Return everything from "Wild Instincts in" down to "aggression of civilization." in the passage on ITS and nanotechnology, copied word for word.
Page extract START
Within their systemic critique, they identify science and technology as being at the forefront of a continued war against the wild, which is why they choose to target them. From the beginning of their first communiqué, ITS maintain that “Nanotechnology is the furthest advancement that may yet exist in the history of anthropocentric6 progress. It consists in the total study, the scrutiny and the manipulation and domination of all the smallest elements, invisible to human eyes.”

ITS elaborate on this idea in their third communiqué, stating that, “nanotechnology focuses on and situates itself in strategic areas for the continuation of Domination.” They identify genetic engineering as the act of domination of flora and fauna and medical research as an effort to control death. Again, they state that the strongest motivation for the pursuit of nanotechnology is the desire to develop the nano-military field to expand government power domestically and abroad.

Wild Instincts in an Isolating World

Viewing their struggle as a spectrum of opposing forces — with technology and civilization on one end — ITS places themselves among nature and the wild. They claim that they are defending themselves from the aggression of civilization.

In their flowery language, they describe their expectations of a life of struggle:

“Please! Let us see the truth, plant our feet on the ground and let leftism and illusions fly from our minds. The revolution has never existed, nor have revolutionaries; …in this dying world only Individual Autonomy exists and it is for this that we fight.
Although all this is useless and futile, we prefer to be defeated in a war against total domination than to remain inert, waiting, passive, or as part of all this. …We prefer to continue the War that we have declared years ago, knowing that we will lose, but promising ourselves that we will give our greatest effort.”
Page extract END
Data excerpts START
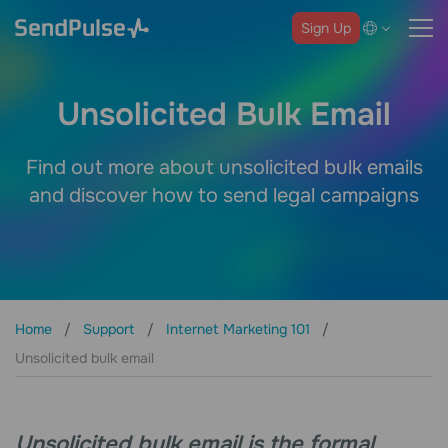
Sign Up
Unsolicited Bulk Email
Find out more about unsolicited bulk emails
and discover how to send legal campaigns
Home
Support
Internet Marketing 101
Unsolicited bulk email
Unsolicited bulk email is the formal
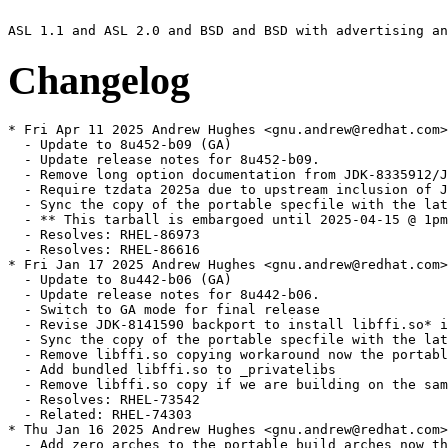
Changelog
* Fri Apr 11 2025 Andrew Hughes <gnu.andrew@redhat.com> - 1:1.8.0.452.b09-1
  - Update to 8u452-b09 (GA)
  - Update release notes for 8u452-b09.
  - Remove long option documentation from JDK-8335912/JDK-8337499 as not present in 8u
  - Require tzdata 2025a due to upstream inclusion of JDK-8347965
  - Sync the copy of the portable specfile with the latest update
  - ** This tarball is embargoed until 2025-04-15 @ 1pm PT. **
  - Resolves: RHEL-86973
  - Resolves: RHEL-86616
* Fri Jan 17 2025 Andrew Hughes <gnu.andrew@redhat.com> - 1:1.8.0.442.b06-2
  - Update to 8u442-b06 (GA)
  - Update release notes for 8u442-b06.
  - Switch to GA mode for final release
  - Revise JDK-8141590 backport to install libffi.so* in lib as well as jre/lib
  - Sync the copy of the portable specfile with the latest update
  - Remove libffi.so copying workaround now the portable build installs it in lib
  - Add bundled libffi.so to _privatelibs
  - Remove libffi.so copy if we are building on the same platform as the portable
  - Resolves: RHEL-73542
  - Related: RHEL-74303
* Thu Jan 16 2025 Andrew Hughes <gnu.andrew@redhat.com> - 1:1.8.0.442.b05-0.3.ea
  - Add zero_arches to the portable_build_arches now that the portable build bundles libffi
  - Temporarily workaround libffi.so not being in lib/%{archinstall} by copying it
  - Exclude libffi.so from the debugedit run
  - Add a simple -version check on both the JDK and JRE bin/java
  - Add libffi.so to the filelist, including expanding the lib/%{archinstall} contents as with jre/lib
  - Sync the copy of the portable specfile and new patches with the latest update
  - Resolves: RHEL-74303
* Mon Jan 06 2025 Andrew Hughes <gnu.andrew@redhat.com> - 1:1.8.0.442.b05-0.2.ea
  - Update to 8u442-b05 (EA).
  - Update release notes for 8u442-b05.
  - Switch to EA mode for pre-release.
  - Sync the copy of the portable specfile with the latest update
  - Resolves: RHEL-73995
* Fri Oct 11 2024 Andrew Hughes <gnu.andrew@redhat.com> - 1:1.8.0.432.b06-1
  - Update to shenandoah-jdk8u432-b06 (GA)
  - Update release notes for shenandoah-8u432-b06.
  - Drop JDK-828109{6,7,8}/PR3836 patch following integration of upstream version
  - Regenerate JDK-8199936/PR3533 patch following JDK-828109{6,7,8} integration
  - Bump version of bundled zlib to 1.3.1 following JDK-8324632
  - Include backport of JDK-8328999 to update giflib to 5.2.2
  - Bump version of bundled giflib to 5.2.2 following JDK-8328999
  - Add build scripts to repository to ease remembering all CentOS & RHEL targets and options
  - Sync the copy of the portable specfile with the latest update
  - Resolves: RHEL-58791
  - Resolves: RHEL-62278
  - Resolves: RHEL-61285
  - ** This tarball is embargoed until 2024-10-15 @ 1pm PT. **
* Wed Jul 10 2024 Andrew Hughes <gnu.andrew@redhat.com> - 1:1.8.0.422.b05-1
  - Update to shenandoah-jdk8u422-b05 (GA)
  - Update release notes for shenandoah-8u422-b05.
  - Rebase PR2462 patch following patched hunk being removed by JDK-8322106
  - Switch to GA mode.
  - Sync the copy of the portable specfile with the latest update
  - Actually require tzdata 2024a now it is available in the buildroot
  - Add missing build dependencies on zlib-devel and tar
  - Update LCMS version to match JDK-8245400
  - ** This tarball is embargoed until 2024-07-16 @ 1pm PT. **
  - Resolves: RHEL-46866
  - Resolves: RHEL-47001
* Tue Jul 09 2024 Andrew Hughes <gnu.andrew@redhat.com> - 1:1.8.0.422.b01-0.1.ea
  - Update to shenandoah-jdk8u422-b01 (EA)
  - Update release notes for shenandoah-8u422-b01.
  - Switch to EA mode.
  - Sync the copy of the portable specfile with the latest update
  - Restore NEWS file and rename remove-intree-libraries.sh so portable can be rebuilt
  - Document policy repacking script and rename to correct spelling and style
  - Limit Java only tests to one architecture using jdk_test_arch
  - Related: RHEL-46866
  - Resolves: RHEL-47067
  - Resolves: RHEL-47087
* Mon Apr 08 2024 Andrew Hughes <gnu.andrew@redhat.com> - 1:1.8.0.412.b08-2
  - Update to shenandoah-jdk8u412-b08 (GA)
  - Update release notes for shenandoah-8u412-b08.
  - Complete release note for Certainly roots
  - Switch to GA mode.
  - Sync the copy of the portable specfile with the latest update
  - ** This tarball is embargoed until 2024-04-16 @ 1pm PT. **
  - Resolves: RHEL-32396
* Fri Apr 05 2024 Andrew Hughes <gnu.andrew@redhat.com> - 1:1.8.0.412.b07-0.2.ea
  - Update to shenandoah-jdk8u412-b07 (EA)
  - Require tzdata 2024a due to upstream inclusion of JDK-8322725
  - Only require tzdata 2023d for now as 2024a is unavailable in buildroot
  - Sync the copy of the portable specfile with the latest update
  - Related: RHEL-30931
* Fri Mar 22 2024 Andrew Hughes <gnu.andrew@redhat.com> - 1:1.8.0.412.b01-0.2.ea
  - Turn off xz multi-threading on i686 as it fails with an out of memory error
  - Move to upstream tag style (shenandoah8ux-by) in preparation for eventually moving back to official sources
  - generate_source_tarball.sh: Rename JCONSOLE_JS_PATCH{,_DEFAULT} to JCONSOLE_PATCH{,_DEFAULT} for brevity
  - generate_source_tarball.sh: Adapt OPENJDK_LATEST logic to work with 8u Shenandoah fork
  - generate_source_tarball.sh: Adapt version logic to work with 8u
  - generate_source_tarball.sh: Add quoting for SCRIPT_DIR and JCONSOLE_PATCH (SC2086)
  - generate_source_tarball.sh: Update examples in header for clarity
  - generate_source_tarball.sh: Create directory in TMPDIR when using WITH_TEMP
  - generate_source_tarball.sh: Only add --depth=1 on non-local repositories
  - Move maintenance scripts to a scripts subdirectory
  - icedtea_sync.sh: Update with a VCS mode that retrieves sources from a Mercurial repository
  - discover_trees.sh: Set compile-command and indentation instructions for Emacs
  - discover_trees.sh: shellcheck: Do not use -o (SC2166)
  - discover_trees.sh: shellcheck: Remove x-prefixes since we use Bash (SC2268)
  - discover_trees.sh: shellcheck: Double-quote variable references (SC2086)
  - generate_source_tarball.sh: Add authorship
  - icedtea_sync.sh: Set compile-command and indentation instructions for Emacs
  - icedtea_sync.sh: shellcheck: Double-quote variable references (SC2086)
  - icedtea_sync.sh: shellcheck: Remove x-prefixes since we use Bash (SC2268)
  - openjdk_news.sh: Set compile-command and indentation instructions for Emacs
  - openjdk_news.sh: shellcheck: Double-quote variable references (SC2086)
  - openjdk_news.sh: shellcheck: Remove x-prefixes since we use Bash (SC2268)
  - openjdk_news.sh: shellcheck: Remove deprecated egrep usage (SC2196)
  - Remove obsolete file generate_singlerepo_source_tarball.sh
  - Remove obsolete file get_sources.sh
  - Remove obsolete file update_main_sources.sh
  - generate_source_tarball.sh: Handle an existing checkout
  - generate_source_tarball.sh: Sync indentation with java-21-openjdk version
  - generate_source_tarball.sh: Support using a subdirectory via TO_COMPRESS
  - Sync patch set with portable build
  - Related: RHEL-30931
* Fri Mar 22 2024 Thomas Fitzsimmons <fitzsim@redhat.com> - 1:1.8.0.412.b01-0.2.ea
  - Invoke xz in multi-threaded mode
  - generate_source_tarball.sh: Add WITH_TEMP environment variable
  - generate_source_tarball.sh: Multithread xz on all available cores
  - generate_source_tarball.sh: Add OPENJDK_LATEST environment variable
  - gene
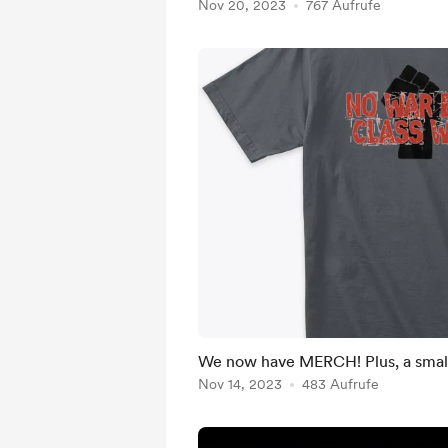
Nov 20, 2023
767 Aufrufe
We now have MERCH! Plus, a smal
Nov 14, 2023
483 Aufrufe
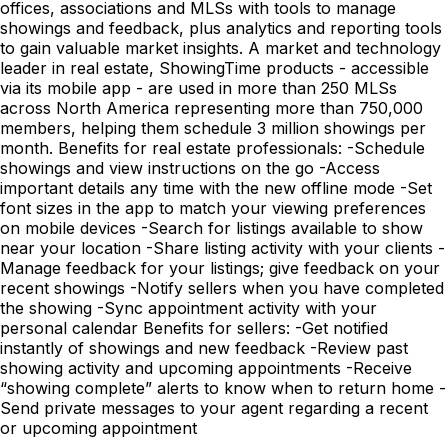
offices, associations and MLSs with tools to manage
showings and feedback, plus analytics and reporting tools
to gain valuable market insights. A market and technology
leader in real estate, ShowingTime products - accessible
via its mobile app - are used in more than 250 MLSs
across North America representing more than 750,000
members, helping them schedule 3 million showings per
month. Benefits for real estate professionals: -Schedule
showings and view instructions on the go -Access
important details any time with the new offline mode -Set
font sizes in the app to match your viewing preferences
on mobile devices -Search for listings available to show
near your location -Share listing activity with your clients -
Manage feedback for your listings; give feedback on your
recent showings -Notify sellers when you have completed
the showing -Sync appointment activity with your
personal calendar Benefits for sellers: -Get notified
instantly of showings and new feedback -Review past
showing activity and upcoming appointments -Receive
“showing complete” alerts to know when to return home -
Send private messages to your agent regarding a recent
or upcoming appointment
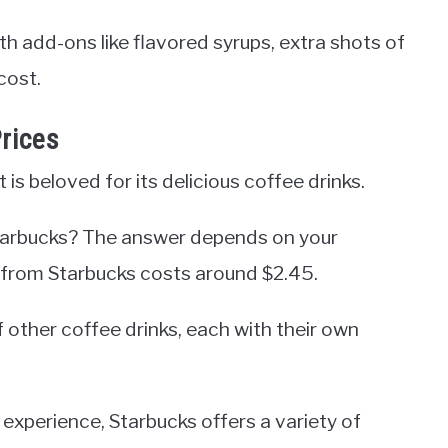
th add-ons like flavored syrups, extra shots of
cost.
rices
is beloved for its delicious coffee drinks.
Starbucks? The answer depends on your
ee from Starbucks costs around $2.45.
f other coffee drinks, each with their own
 experience, Starbucks offers a variety of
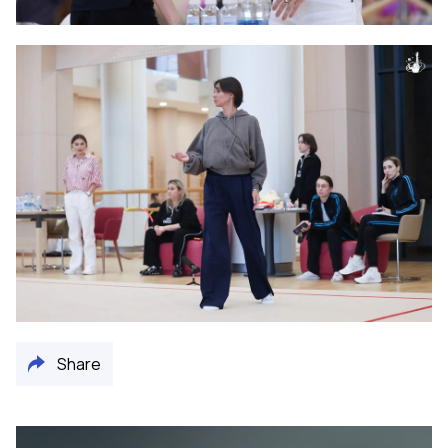
Share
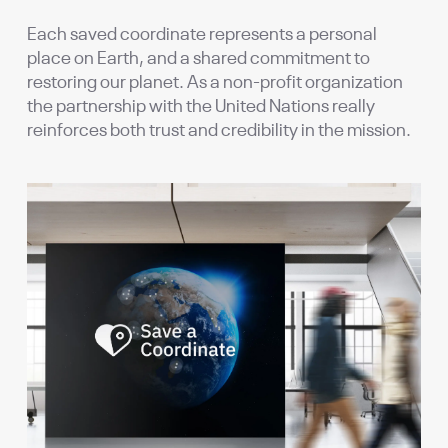
Each saved coordinate represents a personal
place on Earth, and a shared commitment to
restoring our planet. As a non-profit organization
the partnership with the United Nations really
reinforces both trust and credibility in the mission.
Data excerpts END
* **Task answer**
Wild Instincts in an Isolating World

Viewing their struggle as a spectrum of opposing forces — with technology and civilization on one end — ITS places themselves among nature and the wild. They claim that they are defending themselves from the aggression of civilization.